The problem. Wherever the word "spectra" occurs in the lines below, copy the whole line.

Source material.
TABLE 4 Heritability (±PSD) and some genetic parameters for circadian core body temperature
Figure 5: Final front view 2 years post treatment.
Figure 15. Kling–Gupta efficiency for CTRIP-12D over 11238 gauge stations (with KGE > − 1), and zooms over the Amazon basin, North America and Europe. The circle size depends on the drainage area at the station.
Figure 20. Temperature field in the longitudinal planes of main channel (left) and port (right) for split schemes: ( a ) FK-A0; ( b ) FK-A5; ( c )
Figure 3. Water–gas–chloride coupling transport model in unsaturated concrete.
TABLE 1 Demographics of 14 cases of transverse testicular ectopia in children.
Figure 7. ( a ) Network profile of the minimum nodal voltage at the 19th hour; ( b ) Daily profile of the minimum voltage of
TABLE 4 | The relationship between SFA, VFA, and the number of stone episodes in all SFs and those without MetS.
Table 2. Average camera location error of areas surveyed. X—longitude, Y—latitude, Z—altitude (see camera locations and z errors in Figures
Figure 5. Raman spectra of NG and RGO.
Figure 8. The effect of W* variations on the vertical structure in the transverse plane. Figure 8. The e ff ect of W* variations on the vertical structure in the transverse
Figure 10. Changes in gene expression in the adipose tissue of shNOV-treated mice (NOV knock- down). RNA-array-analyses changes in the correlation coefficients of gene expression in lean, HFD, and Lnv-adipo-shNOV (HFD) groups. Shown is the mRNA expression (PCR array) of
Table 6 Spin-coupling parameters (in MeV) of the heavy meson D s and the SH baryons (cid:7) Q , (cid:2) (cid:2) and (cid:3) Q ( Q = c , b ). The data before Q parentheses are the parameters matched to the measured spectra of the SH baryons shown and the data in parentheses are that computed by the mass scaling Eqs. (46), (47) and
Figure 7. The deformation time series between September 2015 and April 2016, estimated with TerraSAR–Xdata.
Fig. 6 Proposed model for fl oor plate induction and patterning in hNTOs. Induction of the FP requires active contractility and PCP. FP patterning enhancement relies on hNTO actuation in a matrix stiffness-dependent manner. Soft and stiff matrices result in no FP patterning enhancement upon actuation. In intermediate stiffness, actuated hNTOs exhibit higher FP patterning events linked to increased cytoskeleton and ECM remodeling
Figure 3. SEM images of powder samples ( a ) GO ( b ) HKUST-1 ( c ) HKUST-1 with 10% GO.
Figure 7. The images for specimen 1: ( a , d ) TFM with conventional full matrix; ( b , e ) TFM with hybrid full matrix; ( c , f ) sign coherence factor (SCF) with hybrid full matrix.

Answer to the problem.
Figure 5. Raman spectra of NG and RGO.
Table 6 Spin-coupling parameters (in MeV) of the heavy meson D s and the SH baryons (cid:7) Q , (cid:2) (cid:2) and (cid:3) Q ( Q = c , b ). The data before Q parentheses are the parameters matched to the measured spectra of the SH baryons shown and the data in parentheses are that computed by the mass scaling Eqs. (46), (47) and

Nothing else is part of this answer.